L’autre diagnostic à éliminer est la dermatose « saponiprive » ou dermatose en « terre sèche », soit plus simplement la crasse par défaut d’hygiène (figure 5 et 6). L’aspect n’est pas papillomateux ni papuleux. Les lésions sont sèches, non systématisées, les localisations peuvent être plus atypiques (sternum, par exemple). Le simple nettoyage de la peau permet de redresser le diagnostic (compresse avec de l’eau ou avec une solution alcoolisée).
Figure 4. Pigmentation post-inflammatoire d’une dermatite atopique, cervicale et axillaire.
Noter l’aspect plus papuleux et sec que papillomateux.
Figure 5. Dermatose « en terre sèche » cervicale. Disparition des lésions au nettoyage.
Figure 6. Dermatose « en terre sèche » sternale.

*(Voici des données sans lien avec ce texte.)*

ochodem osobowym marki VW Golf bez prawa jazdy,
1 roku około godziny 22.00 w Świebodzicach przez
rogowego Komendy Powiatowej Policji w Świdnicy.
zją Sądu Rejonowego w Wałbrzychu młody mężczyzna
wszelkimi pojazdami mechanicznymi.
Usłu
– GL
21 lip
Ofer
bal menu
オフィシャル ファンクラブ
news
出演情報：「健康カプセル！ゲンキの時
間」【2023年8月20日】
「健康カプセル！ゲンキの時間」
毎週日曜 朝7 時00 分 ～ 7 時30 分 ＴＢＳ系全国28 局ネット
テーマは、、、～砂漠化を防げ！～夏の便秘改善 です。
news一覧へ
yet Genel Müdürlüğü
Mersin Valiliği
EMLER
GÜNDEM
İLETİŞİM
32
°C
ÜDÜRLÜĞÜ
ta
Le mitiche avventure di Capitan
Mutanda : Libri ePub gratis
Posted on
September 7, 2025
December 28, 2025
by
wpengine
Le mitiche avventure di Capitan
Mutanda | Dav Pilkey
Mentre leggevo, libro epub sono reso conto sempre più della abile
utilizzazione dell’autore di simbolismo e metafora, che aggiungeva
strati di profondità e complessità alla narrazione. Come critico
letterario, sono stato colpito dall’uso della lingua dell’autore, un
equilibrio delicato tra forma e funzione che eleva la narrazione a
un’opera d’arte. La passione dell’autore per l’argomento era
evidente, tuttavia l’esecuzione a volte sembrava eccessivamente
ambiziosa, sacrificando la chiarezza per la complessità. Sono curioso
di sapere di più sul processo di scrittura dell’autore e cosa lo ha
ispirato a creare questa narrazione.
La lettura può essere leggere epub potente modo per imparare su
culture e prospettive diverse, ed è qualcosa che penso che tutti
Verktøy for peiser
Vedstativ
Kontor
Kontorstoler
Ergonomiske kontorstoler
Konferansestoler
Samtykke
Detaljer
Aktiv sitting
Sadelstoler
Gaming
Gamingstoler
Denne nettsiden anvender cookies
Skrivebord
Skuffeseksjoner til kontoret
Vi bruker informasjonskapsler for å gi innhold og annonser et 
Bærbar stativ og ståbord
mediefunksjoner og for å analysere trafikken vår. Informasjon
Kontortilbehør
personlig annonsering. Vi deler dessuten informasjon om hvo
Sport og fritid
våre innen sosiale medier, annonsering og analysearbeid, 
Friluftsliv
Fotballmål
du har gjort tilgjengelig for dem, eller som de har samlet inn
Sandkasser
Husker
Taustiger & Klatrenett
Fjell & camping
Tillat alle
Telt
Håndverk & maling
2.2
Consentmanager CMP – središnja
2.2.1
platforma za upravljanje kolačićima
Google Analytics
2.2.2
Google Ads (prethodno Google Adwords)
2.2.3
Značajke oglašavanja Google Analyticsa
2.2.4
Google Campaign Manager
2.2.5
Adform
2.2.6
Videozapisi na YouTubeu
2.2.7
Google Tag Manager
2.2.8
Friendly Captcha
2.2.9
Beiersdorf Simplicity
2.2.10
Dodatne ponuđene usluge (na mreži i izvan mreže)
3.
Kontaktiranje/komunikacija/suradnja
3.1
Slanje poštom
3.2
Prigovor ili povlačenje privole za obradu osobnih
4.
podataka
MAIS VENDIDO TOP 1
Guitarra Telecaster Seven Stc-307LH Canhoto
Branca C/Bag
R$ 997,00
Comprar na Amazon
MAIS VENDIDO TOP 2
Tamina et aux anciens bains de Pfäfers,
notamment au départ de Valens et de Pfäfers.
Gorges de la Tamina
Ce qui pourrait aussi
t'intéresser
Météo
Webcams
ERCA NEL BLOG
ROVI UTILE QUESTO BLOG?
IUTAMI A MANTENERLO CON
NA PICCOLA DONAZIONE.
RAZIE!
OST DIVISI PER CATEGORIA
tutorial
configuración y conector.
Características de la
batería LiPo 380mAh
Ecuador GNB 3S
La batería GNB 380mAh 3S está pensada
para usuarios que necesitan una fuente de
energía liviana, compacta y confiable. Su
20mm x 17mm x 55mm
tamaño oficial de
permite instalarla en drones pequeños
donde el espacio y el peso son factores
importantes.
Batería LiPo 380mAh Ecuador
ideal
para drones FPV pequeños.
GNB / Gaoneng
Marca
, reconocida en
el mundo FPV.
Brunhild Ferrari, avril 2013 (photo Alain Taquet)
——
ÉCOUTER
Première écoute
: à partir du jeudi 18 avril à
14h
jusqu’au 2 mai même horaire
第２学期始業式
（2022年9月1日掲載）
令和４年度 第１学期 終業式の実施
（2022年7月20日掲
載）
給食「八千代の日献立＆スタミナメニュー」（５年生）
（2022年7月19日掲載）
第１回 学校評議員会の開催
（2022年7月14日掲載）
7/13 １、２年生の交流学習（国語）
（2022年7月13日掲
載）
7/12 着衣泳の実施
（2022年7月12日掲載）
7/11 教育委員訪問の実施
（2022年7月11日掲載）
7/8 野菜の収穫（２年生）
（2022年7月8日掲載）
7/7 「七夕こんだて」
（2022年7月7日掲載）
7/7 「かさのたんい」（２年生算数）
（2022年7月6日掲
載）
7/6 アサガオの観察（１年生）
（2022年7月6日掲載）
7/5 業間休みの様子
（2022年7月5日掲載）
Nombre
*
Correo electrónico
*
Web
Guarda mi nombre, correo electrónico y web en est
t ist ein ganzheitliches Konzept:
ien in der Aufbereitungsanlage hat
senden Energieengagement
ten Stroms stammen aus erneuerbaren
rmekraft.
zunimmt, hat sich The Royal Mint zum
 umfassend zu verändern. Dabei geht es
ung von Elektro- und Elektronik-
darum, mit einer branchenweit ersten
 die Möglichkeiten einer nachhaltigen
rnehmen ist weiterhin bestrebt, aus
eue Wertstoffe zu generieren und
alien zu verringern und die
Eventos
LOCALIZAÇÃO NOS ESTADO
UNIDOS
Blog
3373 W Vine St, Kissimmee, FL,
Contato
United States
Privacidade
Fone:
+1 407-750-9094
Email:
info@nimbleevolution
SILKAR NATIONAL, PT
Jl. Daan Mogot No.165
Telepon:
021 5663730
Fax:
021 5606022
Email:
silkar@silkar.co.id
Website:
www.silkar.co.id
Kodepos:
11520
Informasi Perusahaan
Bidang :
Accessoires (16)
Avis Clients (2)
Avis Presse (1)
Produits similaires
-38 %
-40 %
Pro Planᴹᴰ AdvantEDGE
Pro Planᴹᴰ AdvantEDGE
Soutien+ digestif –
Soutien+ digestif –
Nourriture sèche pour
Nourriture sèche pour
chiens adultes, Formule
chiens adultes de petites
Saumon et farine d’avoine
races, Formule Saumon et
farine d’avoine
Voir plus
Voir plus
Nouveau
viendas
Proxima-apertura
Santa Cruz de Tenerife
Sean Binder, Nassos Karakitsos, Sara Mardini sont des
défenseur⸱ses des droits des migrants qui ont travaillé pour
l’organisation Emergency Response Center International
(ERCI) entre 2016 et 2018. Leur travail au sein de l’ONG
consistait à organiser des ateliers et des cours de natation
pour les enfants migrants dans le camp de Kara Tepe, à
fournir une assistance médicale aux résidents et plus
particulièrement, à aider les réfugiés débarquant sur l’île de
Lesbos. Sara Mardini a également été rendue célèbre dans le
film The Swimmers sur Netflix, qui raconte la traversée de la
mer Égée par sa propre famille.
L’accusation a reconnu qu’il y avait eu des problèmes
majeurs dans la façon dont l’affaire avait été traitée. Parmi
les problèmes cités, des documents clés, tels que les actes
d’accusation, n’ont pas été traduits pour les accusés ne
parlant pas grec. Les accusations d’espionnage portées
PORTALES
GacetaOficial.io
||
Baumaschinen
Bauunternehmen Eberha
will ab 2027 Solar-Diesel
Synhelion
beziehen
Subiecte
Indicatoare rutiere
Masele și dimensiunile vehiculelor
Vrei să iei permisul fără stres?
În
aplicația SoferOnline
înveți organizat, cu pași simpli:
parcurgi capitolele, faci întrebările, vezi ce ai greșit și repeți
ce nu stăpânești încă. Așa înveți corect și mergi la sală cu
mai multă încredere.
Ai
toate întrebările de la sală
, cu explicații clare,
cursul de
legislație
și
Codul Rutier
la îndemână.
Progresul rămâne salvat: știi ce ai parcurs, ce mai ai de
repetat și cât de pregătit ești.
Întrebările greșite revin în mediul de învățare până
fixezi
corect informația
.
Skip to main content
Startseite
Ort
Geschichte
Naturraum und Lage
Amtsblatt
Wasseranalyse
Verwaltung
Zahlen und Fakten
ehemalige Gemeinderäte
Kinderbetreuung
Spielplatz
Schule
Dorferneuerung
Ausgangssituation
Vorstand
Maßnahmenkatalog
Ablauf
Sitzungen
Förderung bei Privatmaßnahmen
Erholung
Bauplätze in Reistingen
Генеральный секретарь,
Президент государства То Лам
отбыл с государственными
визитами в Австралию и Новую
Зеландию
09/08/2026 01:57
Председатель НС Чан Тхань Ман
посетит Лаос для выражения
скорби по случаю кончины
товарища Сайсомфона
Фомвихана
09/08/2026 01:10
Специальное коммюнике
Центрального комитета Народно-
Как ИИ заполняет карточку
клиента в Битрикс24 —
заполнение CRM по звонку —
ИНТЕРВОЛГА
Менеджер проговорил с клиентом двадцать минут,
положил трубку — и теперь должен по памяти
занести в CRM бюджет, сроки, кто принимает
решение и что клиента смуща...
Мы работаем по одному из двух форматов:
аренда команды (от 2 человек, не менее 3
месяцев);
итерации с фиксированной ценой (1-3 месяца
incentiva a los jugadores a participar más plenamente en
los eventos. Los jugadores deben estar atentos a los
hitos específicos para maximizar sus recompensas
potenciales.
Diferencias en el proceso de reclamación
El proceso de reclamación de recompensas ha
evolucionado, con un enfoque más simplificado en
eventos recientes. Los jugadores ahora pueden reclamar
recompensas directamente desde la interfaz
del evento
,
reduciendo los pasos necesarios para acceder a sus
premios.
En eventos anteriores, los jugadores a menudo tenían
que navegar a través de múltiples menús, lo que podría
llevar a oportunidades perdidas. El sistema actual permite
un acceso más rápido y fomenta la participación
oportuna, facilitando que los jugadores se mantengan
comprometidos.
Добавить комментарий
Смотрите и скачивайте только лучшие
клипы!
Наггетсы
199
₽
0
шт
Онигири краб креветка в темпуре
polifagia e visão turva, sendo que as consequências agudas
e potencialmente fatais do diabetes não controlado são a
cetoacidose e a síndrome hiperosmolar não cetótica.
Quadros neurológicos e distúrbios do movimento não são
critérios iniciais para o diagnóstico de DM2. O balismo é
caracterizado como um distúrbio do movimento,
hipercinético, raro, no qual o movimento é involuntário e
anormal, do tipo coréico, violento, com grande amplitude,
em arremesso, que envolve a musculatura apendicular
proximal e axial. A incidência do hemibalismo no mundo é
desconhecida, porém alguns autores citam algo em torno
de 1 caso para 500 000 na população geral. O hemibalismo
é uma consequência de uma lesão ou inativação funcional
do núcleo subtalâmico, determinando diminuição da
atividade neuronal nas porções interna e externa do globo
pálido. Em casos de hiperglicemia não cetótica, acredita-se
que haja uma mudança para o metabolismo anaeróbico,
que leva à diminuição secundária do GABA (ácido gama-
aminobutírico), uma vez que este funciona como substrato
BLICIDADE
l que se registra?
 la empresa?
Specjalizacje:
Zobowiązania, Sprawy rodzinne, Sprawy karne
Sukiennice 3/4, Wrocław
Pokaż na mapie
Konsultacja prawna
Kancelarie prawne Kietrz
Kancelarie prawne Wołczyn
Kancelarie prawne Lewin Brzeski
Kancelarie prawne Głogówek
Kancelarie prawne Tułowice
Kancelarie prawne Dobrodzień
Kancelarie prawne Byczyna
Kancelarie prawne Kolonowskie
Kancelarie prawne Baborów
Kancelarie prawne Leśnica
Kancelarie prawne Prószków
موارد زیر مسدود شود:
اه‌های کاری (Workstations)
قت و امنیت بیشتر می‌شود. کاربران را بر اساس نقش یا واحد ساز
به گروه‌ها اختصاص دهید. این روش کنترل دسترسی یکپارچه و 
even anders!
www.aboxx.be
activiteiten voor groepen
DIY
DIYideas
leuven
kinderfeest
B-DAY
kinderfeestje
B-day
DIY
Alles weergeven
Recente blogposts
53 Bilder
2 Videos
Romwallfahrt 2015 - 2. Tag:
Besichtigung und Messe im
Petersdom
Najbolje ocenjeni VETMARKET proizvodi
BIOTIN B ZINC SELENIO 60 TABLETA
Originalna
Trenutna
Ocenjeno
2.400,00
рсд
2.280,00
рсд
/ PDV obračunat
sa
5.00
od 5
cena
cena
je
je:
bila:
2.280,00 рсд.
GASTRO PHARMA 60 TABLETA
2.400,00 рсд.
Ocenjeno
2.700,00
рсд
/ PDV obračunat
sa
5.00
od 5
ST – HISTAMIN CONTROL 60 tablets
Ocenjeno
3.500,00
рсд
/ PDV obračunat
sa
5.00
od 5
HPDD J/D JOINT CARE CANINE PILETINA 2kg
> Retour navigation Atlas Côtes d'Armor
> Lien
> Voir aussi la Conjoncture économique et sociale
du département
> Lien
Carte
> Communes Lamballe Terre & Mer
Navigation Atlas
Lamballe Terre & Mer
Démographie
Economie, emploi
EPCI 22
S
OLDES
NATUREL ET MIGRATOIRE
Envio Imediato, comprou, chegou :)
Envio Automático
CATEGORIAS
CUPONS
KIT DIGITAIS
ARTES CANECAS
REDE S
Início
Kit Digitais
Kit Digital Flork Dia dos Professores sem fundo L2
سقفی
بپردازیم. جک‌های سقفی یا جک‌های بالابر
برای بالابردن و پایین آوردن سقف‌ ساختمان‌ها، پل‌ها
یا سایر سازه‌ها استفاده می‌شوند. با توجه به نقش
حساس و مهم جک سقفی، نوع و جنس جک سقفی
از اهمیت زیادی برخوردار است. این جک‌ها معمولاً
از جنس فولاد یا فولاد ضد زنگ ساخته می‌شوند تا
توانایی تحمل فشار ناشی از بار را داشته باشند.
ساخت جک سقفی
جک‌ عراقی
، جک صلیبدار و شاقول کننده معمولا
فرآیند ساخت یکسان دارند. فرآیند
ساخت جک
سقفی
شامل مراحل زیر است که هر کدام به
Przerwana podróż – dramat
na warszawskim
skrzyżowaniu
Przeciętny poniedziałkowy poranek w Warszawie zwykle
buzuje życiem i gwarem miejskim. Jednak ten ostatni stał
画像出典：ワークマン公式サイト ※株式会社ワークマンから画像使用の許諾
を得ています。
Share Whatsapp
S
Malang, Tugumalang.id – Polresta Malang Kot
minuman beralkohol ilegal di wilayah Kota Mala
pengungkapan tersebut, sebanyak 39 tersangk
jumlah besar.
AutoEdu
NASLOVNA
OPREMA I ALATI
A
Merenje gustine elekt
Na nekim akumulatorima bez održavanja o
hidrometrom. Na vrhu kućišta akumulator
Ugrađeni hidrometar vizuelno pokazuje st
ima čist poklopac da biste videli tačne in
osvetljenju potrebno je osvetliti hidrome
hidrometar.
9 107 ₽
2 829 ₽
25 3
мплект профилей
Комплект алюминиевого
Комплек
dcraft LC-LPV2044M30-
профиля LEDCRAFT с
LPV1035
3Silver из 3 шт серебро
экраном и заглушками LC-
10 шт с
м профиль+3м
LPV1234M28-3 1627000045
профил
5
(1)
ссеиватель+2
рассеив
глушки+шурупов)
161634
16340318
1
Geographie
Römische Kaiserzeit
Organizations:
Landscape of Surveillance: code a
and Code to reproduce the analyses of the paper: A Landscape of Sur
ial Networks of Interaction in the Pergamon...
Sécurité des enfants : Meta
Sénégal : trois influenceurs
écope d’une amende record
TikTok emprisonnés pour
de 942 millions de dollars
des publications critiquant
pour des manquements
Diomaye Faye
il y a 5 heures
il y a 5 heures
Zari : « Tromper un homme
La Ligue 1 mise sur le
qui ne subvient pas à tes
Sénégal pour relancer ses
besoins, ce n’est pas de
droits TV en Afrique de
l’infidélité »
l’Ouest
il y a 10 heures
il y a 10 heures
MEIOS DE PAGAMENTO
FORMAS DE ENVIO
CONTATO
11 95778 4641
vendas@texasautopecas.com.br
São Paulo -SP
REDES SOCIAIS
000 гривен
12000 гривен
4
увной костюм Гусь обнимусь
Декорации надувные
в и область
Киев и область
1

Prise en charge thérapeutique
La stratégie est liée à la prise en charge de la maladie sous-jacente. Le traitement d’une tumeur maligne ne permet pas toujours de faire disparaître l’acanthosis nigricans. Parfois, la chimiothérapie peut améliorer l’hyperplasie épidermique dans les acanthosis nigricans paranéoplasiques. Le contrôle d’une endocrinopathie sous-jacente permet son amélioration. Dans les cas d’acanthosis nigricans lié à une insulino-résistance périphérique, la réduction de la surcharge pondérale (exercice physique et régime hypocalorique) peut le réduire. L’hyperkératose peut être réduite par l’application de rétinoïdes locaux, vaseline salicylée ou calcipotriol, de rétinoïdes systémiques en cas de résistance.
L’application de kétoconazole ou d’antagonistes des opiacés dans des cas sévères d’étiologie maligne a été également notée. L’utilisation de laser erbium enfin peut aussi être envisagée.